É quase como uma palavra mágica para pacificar qualquer discussão futebolística em torno do eterno dilema espectáculo-resultado: Redondo. Elegante, culto, em campo, arrumando o jogo e seguir a decorando-o com flores, ou fora dele, frequentando curso superior de línguas, ele marcou uma era de bom futbol ganhador em Madrid. É dele, porém, aquela frase sobre a recusa em jogar inserido num duplo-pivot defensivo: “Quando me colocam outro jogador ao lado, é como se me tapassem um olho!”.

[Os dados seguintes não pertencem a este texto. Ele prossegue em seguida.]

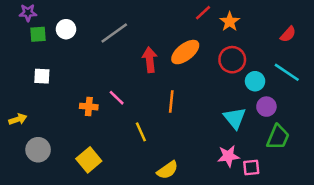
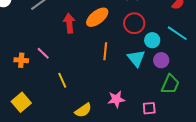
orange line: (171, 102) -> (105, 51), moved
cyan triangle: (235, 118) -> (136, 58), moved
pink star: (228, 156) -> (116, 99), moved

Esta frase readquire actualidade devido ao facto de, na ânsia por solucionar a sua crise de jogo, o Real Madrid decidiu adquirir um jogador que, na essência, posição em campo, estilo e semelhança física, é um projecto de novo Redondo: Fernando Gago, um volante recuperador que, depois, com bola, sobe a construir. O novo pibe também sempre disse que prefere jogar sozinho à frente da defesa, no estilo dos célebres nº5 argentinos, numero que consagrou muitos craques que jogaram naquela posição, com uma atitude competitiva quase ditatorial em campo, caudillos futebolísticos, na condução da bola e forma de dar ordens ao resto da equipa. Capello é porém um dogmático táctico do duplo-pivot. Joga com ele, independentemente do sistema táctico, há uma dezena de épocas. Emerson, seu fiel escudeiro nessa posição, já o segue há sete anos.
Inserir Gago nesta prisão táctico-posicional é uma ameaça à essência do seu futebol. O natural será ficar o outro pivot (Emerson ou Diarra), mais fixo, mas para fazer girar o jogo como fazia no Boca, dando critério de circulação de bola desde a primeira zona de construção, necessita de ter uma visão periférica do campo e suas linhas de passe que só jogando sozinho nessa posição, no centro, como regista recuado, pode garantir.

Este é, no entanto, uma das grandes causas do fraco jogo do onze de Capello. Guti também sofre com isso, visto que o seu futebol também vive encurralado pelos mesmos condicionalismos tácticos. Dentro do plantel, ele é o jogador com mais capacidade para fazer passes de ruptura que rasgam as defesas contrárias. Capello percebeu isso ao dar-lhe a titularidade quando parecia condenado ao banco.
Em relação a Gago tem a vantagem de saber jogar de costas para a baliza ou para meio-campo adversário, algo em que os sul-americanos têm muitas dificuldades quando chegam à Europa.
O mundo de problemas do Real Madrid tem, no entanto, outros casos: A falta de entendimento do quarteto defensivo, a indefinição em relação a Beckham, a incapacidade de encaixar Robinho e Reyes, em relação aos quais Capello não consegue descobrir como aproveitar a capacidade de ambos em dar vida ao jogo pelos extremos, e a falta de mecanização da dupla atacante Ronaldo-Van Nistelrooy, dois nº9 fantásticos, mas a verdade é que, sempre que jogaram juntos, o Real perdeu. Não devido à presença deles, mas devido a que, com essa opção, retirou-se uma peça da zona de construção.
Reside nesse ponto a chave do problema do jogo merengue. Gago é um poeta do bom futebol. Capello quer eficácia. Nesse sentido, um duplo-pivot Guti-Gago seria o maior desafio táctico e estético da vida de Capello como treinador.